These pages are dedicated to the teachers in I-MATH. In this course, the teachers each create a project for their students. The following is a project completed by one of our I-MATH teachers.
Middle School Math
Brooke's Tessellation Drawing:
Unit Plan: Tessellations
Descriptive Course Data:
Teacher: Melissa Speetjens
Course: General Math &endash; 6th grade
Duration: 3 weeks
Unit: Geometry Introduction &endash; 6th grade
This study introduces students to the connection of art and mathematics by means of tessellation.
Focusing on basic geometry, this unit presents a general review of prior knowledge. With this knowledge base, students learn the connection of art through a study of M.C. Escher and geometry through the recognition and creation of computer as well as hand-generated tessellation.
Middle School philosophy depends on integration of core curriculum. By weaving the connection of M.C. Esher's art, the historical perspective of WWII Europe in Social Studies, and tessellation in math, students experience this integration. The universal concept of diversity was the driving factor in the curriculum study. Actualization of real-life application of tessellation is crucial for student success as the realization that math needs to have a practical application is met.

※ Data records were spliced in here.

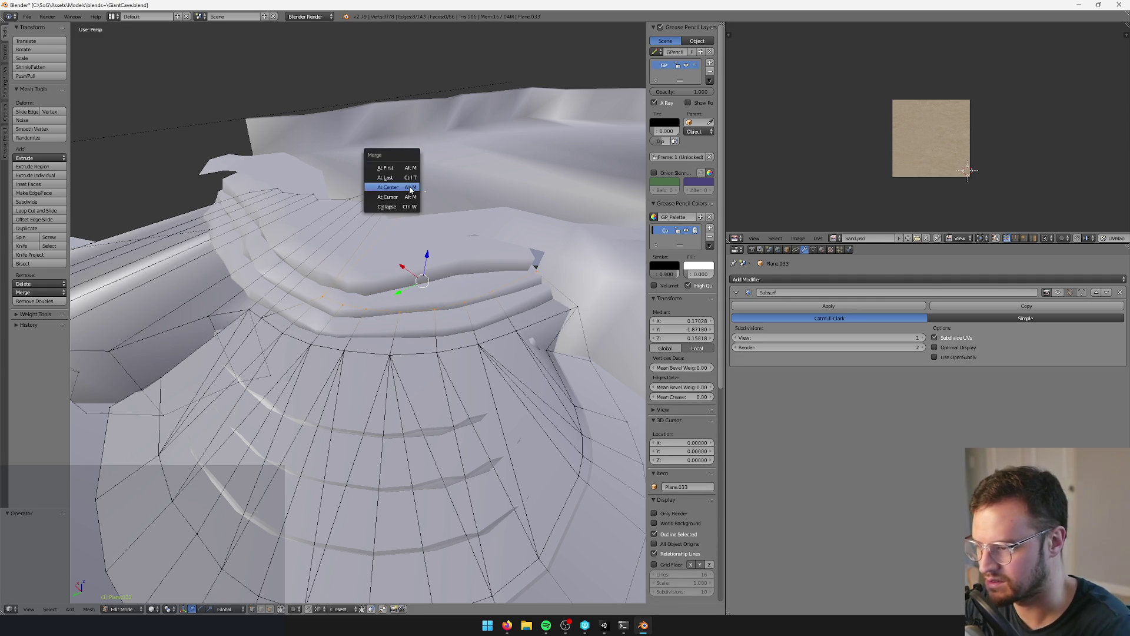
pyautogui.click(424, 187)
pyautogui.press('g')
pyautogui.press('shift+z')
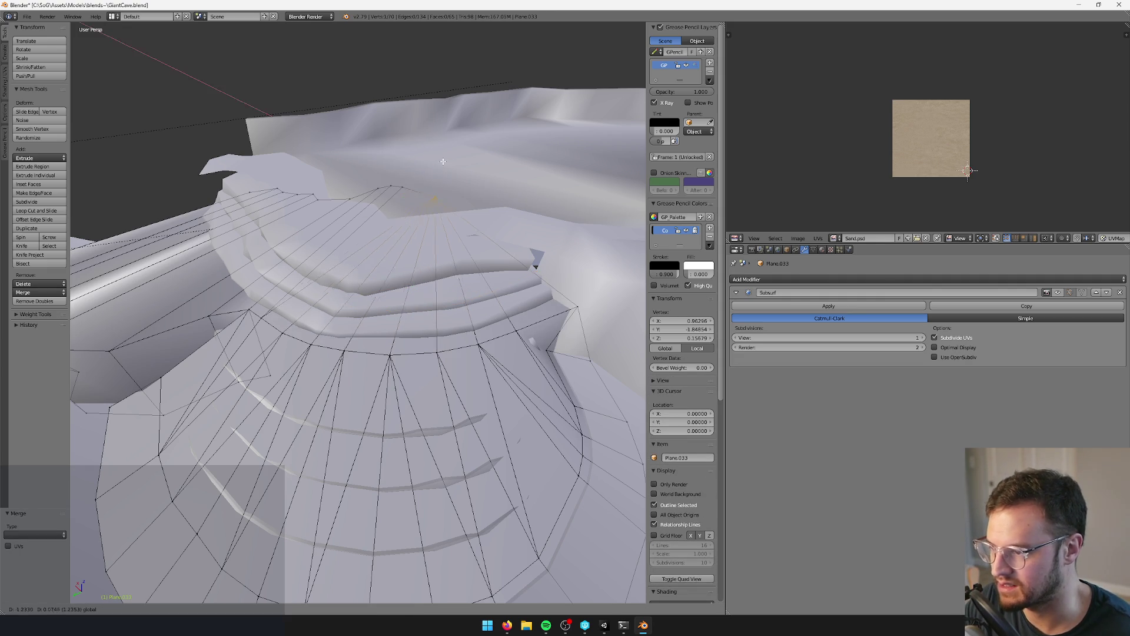
pyautogui.click(520, 223)
# - Box-select the vertices clustered at the ledge tip, merge them into one, and exit to object mode
pyautogui.moveTo(520, 223); pyautogui.dragTo(484, 210, button='middle')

The teaching goals for this unit are:
1) Understand the concept of tessellation
2) Mathematical study of the art of M.C. Escher
3) Recognize and appreciate tessellation in various forms
4) Develop student ability to create an original tessellation
5) Develop "making a model" problem-solving skills further
6) Use technology to create tessellation
7) Provide experiences in cooperative learning
At the end of this unit, students will be able to
1) Explain the basic geometric concepts to include line symmetry, rotational symmetry, and point of rotation
2) Demonstrate skill in the recognition and reproduction of tanagrams
3) Demonstrate skill in transformation, translation, rotation, and reflection
4) Use technology to research tessellation
5) Use technology to produce tessellation
6) Recognize and appreciate tessellation in real-life experiences
7) Demonstrate skill in tessellation by creating a hand-drawn tessellation
8) Demonstrate cooperative group learning by forming a tessellation for classroom display in small group
9) Demonstrate understanding by journalizing
Materials needed for this Unit:
1) Textbook and Teacher's Edition Middle School: 1 Math Advantage (Harcourt Brace, 1999)
2) Access to computer lab for internet research
3) Access to Mighty Math Cosmic Geometry &endash; Tessellation Station (Harcourt Brace 1999 Technology Link)
4) Access to I-MATH files and chapters
5) Access to videos: The Life and Works of M.C. Escher, Tessellations: How to Create Them by Jim McNeil
6) Supplemental lab sheets for computer lab
7) Tangram puzzle (teacher generated on construction paper &endash; die cut available)
8) Teacher generated reference packet/book &endash; includes internet sites, quotes from M.C. Escher, tessellation guide
9) Pencils and notebook/notebook paper
10) Graph paper
13) Colored pencils or ink
14) Construction paper/glue
15) Tag board
16) Tessellation tiles if available
Assessment of student learning:
Preassessment: a preassessment project will be used to determine students' current knowledge of geometry. This includes a written skills test as well as manipulation of moving figures and lines of symmetry.
Formative: daily participation, daily review quiz for concept reinforcement, homework, completion of lab sheets, cooperative teams for in-class problem solving, pair share, and journal to include definitions, problem solving, and reflection.
Summative: teacher assessment of math journal, scores on test, lab completion, and cooperative qualities during small group. Culminating project includes sample of real life tessellation, computer generated tessellation, and hand-drawn tessellation. The class at the beginning of the project develops rubric for project. Teacher, peers, and student will evaluate this project. Students will average their own grades and set goals throughout the quarter.
Math Content Standards Connection:
1. Understand attributes, units, and systems of units in measurement; and develop and use techniques, tools and formulas for measuring
Geometry and Spatial Sense:
1. Analyze properties of objects and relationships among properties.
2. Use transformations and symmetry to analyze mathematical situations.
3. Use visualization and spatial reasoning to solve problems both within and outside of mathematics.